We shall make use of both these denominations as technical terms in our present statement, and assume that the refractive power of both is the same, but that flint-glass produces the coloured appearance more strongly by one-third than the crown-glass. The diagram ([Plate 3], fig. 2,) may serve in illustration.
A black surface is here divided into compartments for more convenient demonstration: let the spectator imagine five white squares between the parallel lines a, b, and c, d.
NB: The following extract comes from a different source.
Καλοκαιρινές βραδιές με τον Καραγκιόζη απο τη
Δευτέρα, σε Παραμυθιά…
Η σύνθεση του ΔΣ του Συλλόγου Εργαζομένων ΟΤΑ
The square No. 1, is presented to the naked eye unmoved from its place.
But let the square No. 2, seen through a crown-glass prism g, be supposed to be displaced by refraction three compartments, exhibiting the coloured borders to a certain extent; again, let the square No. 3, seen through a flint glass prism h, in like manner be moved downwards three compartments, when it will exhibit the coloured borders by about a third wider than No. 2.
Again, let us suppose that the square No. 4, has, like No. 2, been moved downwards three compartments by a prism of crown-glass, and that then by an oppositely placed prism h, of flint-glass, it has been again raised to its former situation, where it now stands.
Here, it is true, the refraction is done away with by the opposition of the two; but as the prism h, in displacing the square by refraction through three compartments, produces coloured borders wider by a third than those produced by the prism g, so, notwithstanding the refraction is neutralised, there must be an excess of coloured border remaining. (The position of this colour, as usual, depends on the direction of the apparent motion ([204]) communicated to the square by the prism h, and, consequently, it is the reverse of the appearance in the two squares 2 and 3, which have been moved in an opposite direction.) This excess of colour we have called Hyperchromatism, and from this the achromatic state may be immediately arrived at.